There will be likes. There will be follows. There will be blood.
Synopsis
Vixen would sell her soul to get into the Bleach Babes and, if she isn’t careful, she might just get what she wants.
One of the most exclusive influencer co-ops in LA, the Bleach Babes live and work together in one big house where they have it all: popularity, talent, and beauty. Their leader? Supermodel Margo, a woman as sinister as she is sexy.
After Margo agrees to take Vix under her wing—and into her bed—Vixen moves in and begins hustling. Success comes hard and fast, but the glitz and glamor comes with a price that may cost her her sanity… and her life.
Review
Mewing begins intriguingly. A short description precedes the opening chapter, explaining the process the book is named after: the tongue technique used by models to make their jawline look slimmer. It’s a hint at what’s to come: ideas of control, sacrifice and doing (arguably) unnecessary stuff to your bodies, and it immediately unsettles you.
From that point on, you are never settled again. This is The Devil Wears Prada for the Insta Model generation fused with a tale of toxic romance, dark magic and stomach-churning body horror.
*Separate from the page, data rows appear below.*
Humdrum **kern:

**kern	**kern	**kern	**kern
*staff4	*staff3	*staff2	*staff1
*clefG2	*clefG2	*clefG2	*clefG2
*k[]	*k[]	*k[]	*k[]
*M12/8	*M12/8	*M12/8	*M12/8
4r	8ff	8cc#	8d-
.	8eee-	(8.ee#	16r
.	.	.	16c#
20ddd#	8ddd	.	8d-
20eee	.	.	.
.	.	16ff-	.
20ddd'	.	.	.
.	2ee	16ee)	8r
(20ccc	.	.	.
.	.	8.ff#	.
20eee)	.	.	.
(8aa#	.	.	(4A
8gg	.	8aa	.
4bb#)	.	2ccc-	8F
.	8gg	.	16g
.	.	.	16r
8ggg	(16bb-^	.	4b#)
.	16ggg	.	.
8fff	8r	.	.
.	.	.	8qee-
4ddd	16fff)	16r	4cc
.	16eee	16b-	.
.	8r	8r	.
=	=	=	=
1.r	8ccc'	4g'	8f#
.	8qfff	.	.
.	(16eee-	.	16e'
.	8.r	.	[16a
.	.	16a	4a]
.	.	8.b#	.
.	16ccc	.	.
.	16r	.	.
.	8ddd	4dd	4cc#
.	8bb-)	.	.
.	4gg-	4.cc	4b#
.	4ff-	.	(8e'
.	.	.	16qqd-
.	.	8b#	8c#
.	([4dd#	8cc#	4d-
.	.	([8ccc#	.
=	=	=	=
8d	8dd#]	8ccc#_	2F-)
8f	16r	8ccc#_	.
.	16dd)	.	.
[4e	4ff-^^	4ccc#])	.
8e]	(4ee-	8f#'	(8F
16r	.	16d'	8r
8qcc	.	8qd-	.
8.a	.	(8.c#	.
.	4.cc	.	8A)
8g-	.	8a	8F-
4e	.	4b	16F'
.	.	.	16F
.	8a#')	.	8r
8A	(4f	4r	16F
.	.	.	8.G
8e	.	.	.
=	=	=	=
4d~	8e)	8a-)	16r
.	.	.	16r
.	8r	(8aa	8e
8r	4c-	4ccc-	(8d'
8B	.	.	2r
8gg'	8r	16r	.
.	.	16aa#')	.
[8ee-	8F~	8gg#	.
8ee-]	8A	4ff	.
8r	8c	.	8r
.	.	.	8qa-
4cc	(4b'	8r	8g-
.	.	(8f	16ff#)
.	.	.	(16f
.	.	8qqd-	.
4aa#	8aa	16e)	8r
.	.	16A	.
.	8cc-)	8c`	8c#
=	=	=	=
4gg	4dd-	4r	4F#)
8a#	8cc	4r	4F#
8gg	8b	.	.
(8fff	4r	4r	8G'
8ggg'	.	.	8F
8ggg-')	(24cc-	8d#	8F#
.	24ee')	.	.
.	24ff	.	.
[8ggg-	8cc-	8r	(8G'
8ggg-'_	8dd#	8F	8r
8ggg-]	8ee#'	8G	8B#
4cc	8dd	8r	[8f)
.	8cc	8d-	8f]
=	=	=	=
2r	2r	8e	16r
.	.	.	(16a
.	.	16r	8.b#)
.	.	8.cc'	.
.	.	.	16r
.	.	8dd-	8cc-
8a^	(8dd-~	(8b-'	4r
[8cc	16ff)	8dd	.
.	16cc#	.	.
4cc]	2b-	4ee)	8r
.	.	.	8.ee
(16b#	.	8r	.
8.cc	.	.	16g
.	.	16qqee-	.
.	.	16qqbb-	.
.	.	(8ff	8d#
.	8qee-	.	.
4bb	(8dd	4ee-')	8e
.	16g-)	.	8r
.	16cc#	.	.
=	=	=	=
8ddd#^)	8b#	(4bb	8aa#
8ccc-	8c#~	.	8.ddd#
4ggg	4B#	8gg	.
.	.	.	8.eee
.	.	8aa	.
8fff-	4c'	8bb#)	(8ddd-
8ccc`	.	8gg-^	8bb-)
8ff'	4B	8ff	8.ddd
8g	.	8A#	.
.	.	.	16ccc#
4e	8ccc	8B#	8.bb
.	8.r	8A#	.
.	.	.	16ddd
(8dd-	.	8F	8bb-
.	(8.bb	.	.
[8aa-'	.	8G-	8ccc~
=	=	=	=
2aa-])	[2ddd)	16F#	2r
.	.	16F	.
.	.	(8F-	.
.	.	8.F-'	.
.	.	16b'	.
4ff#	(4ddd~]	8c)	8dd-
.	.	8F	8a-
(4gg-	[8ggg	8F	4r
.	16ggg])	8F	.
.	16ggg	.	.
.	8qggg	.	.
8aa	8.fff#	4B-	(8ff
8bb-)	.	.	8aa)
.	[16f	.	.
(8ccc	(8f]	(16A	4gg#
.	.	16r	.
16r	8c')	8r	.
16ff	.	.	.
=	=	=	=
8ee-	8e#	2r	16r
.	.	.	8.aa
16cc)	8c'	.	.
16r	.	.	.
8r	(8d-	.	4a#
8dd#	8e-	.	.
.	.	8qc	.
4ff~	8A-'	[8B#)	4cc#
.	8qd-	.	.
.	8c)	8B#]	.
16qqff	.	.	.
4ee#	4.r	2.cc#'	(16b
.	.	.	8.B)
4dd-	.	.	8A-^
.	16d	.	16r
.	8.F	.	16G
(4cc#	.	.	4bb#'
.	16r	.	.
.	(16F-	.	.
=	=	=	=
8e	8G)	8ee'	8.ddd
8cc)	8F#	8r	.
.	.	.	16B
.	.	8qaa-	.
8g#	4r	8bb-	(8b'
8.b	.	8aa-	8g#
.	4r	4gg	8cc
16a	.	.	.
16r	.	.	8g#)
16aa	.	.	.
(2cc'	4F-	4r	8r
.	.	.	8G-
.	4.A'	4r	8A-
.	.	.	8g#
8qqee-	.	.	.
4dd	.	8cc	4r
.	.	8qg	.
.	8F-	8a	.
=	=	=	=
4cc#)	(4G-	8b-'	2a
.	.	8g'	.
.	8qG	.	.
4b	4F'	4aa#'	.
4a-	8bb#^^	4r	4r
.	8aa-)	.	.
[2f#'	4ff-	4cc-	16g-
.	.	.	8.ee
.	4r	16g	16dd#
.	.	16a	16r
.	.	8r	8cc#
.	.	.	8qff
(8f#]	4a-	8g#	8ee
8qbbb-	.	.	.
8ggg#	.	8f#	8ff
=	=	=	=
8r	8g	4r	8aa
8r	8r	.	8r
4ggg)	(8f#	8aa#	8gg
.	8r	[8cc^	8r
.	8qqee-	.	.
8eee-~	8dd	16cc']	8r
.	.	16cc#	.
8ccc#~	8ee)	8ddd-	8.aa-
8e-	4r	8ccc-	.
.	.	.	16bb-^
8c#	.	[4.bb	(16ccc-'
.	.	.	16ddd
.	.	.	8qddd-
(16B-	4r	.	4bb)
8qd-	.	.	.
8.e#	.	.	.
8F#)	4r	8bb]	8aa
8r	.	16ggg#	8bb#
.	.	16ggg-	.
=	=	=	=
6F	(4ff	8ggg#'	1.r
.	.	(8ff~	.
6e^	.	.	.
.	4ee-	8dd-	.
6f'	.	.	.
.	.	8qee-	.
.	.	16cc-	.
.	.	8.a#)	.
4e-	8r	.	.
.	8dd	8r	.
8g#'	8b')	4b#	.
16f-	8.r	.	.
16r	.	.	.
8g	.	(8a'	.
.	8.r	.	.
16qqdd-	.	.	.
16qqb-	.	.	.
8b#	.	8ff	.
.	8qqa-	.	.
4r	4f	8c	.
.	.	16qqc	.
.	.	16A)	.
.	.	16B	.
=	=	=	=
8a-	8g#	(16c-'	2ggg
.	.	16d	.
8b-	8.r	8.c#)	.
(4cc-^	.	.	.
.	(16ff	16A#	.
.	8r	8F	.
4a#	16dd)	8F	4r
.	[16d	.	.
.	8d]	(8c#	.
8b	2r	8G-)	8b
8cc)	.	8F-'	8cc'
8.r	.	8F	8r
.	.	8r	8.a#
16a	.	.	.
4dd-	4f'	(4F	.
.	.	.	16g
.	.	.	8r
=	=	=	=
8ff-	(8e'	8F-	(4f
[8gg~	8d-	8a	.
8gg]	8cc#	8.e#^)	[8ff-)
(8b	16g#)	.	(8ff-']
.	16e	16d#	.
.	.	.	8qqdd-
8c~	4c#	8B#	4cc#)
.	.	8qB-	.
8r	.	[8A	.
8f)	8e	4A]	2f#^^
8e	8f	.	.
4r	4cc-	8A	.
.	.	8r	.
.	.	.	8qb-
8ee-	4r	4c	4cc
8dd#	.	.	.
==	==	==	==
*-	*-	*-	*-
Vixen is the model wanting more; unlike the fashion-clueless Prada ingénue, however, she is already pretty savvy: a decent amount of followers for her modelling, getting free clothes from companies, etc, but money is tight and she seeks out the next level of fashion fame: The Bleach Babes, a group of influencers (a gamer, an actress, a fitness star, etc) who all live in the same house, their careers (and diets) overseen with ruthless efficiency by the matriarchal powerhouse figure of famous supermodel Margo.
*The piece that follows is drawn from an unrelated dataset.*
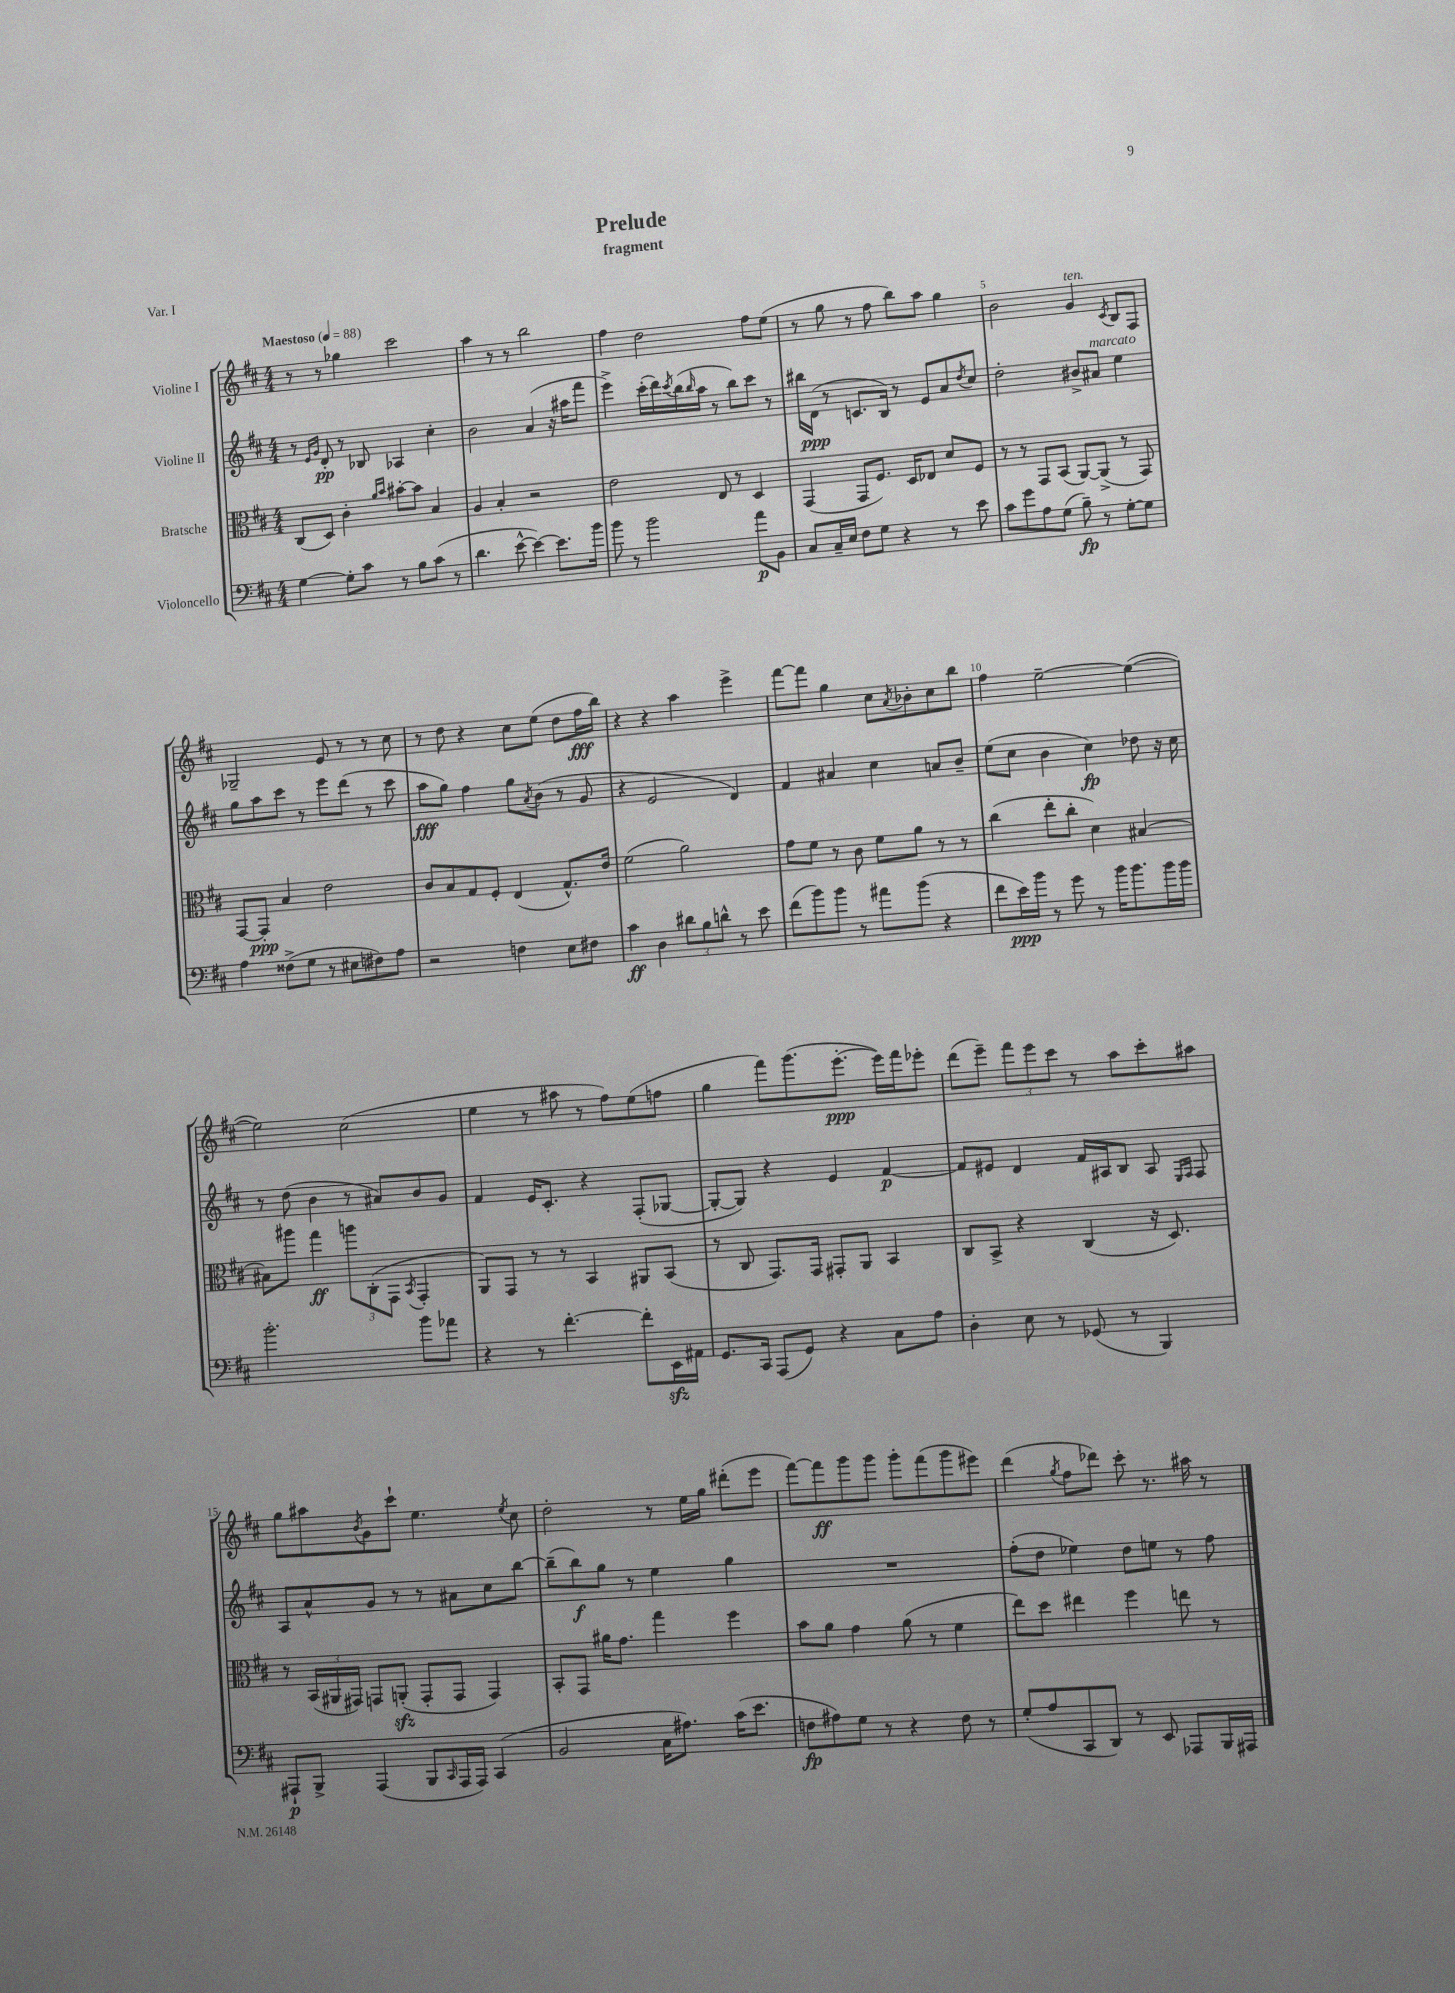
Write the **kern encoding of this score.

Margo is a terrific creation. Spencer could have made her a pantomime villain: she controls everyone’s diet regime, she forces Vixen to bleach her own auburn hair blonde (well, I mean they are called the Bleach Babes to be fair). But Spencer offsets such controlling behaviour with Margo’s monologues on how they are freeing themselves from the control of men as well as the occasional body positive comment (cellulite: fine), so at first the reader is thrown off balance, never sure what to make of her. Vixen herself is not exactly a heroine either; she self-describes as a snake and so you are, at least initially, never sure if her infatuation with Margo is her own doing or the abuse of her mentor.
As well as this relationship of obsession we have a deeply unsettling tale of body modification and something ancient and scary in the background. The genius of the early scenes is that we are never really sure what is supernatural and what is simply the disturbing reality of such a living situation – is that model throwing up in the bathroom in the grip of something sinister or are they simply bulimic? This could have just been a tale of our real world without the insidious horror and it still would have been creepy.
But eventually, Spencer chooses the surreal, over-the-top route – nods to the Suspiria-style Giallo horror of Dario Argento abound – and the reader is thrown into the kind of body horror that will make you wish you didn’t have to feel a particular part of your body for days afterwards.
There are also some great themes to chew over (that lame pun gets slightly funnier once you’ve read it): are the Bleach Babes taking their destiny from the old patrichal fashion model system, or simply enslaving themselves in a different way? Is the relationship between Vixen and Margo “simply” (not that there’s anything simple about it) a tale of toxicity and abuse, or is it a metaphor for the relationship between the Zoomer model generation and the social media society they’re dependent on? There’s no easy answers here, and the novella is all the better for it.
The secret weapon behind all these tasty themes and screams is Spencer’s prose, which is just excellent; clinical and precise when it needs to be and terrifyingly effective in its over-the-top descriptions when it wants to; just as confident in narrating the complex power-plays and conversational layers of abuse as it is taking you through step by step the most nauseating body horror. This story would have been great still with lesser prose, but Spencer is a great wordsmith and it shows.
Shortwave impressed last year with a series of well-written bite-sized horrors, and by kicking off the year with this it’s showing it has no plans to let up with the quality. Mewing is read-in-one-sitting addictive, and will make you think twice about ever using a very common form of office stationary. This compelling modern-day fable will linger long after the mirror lights go out. You’ll want to look away. You won’t.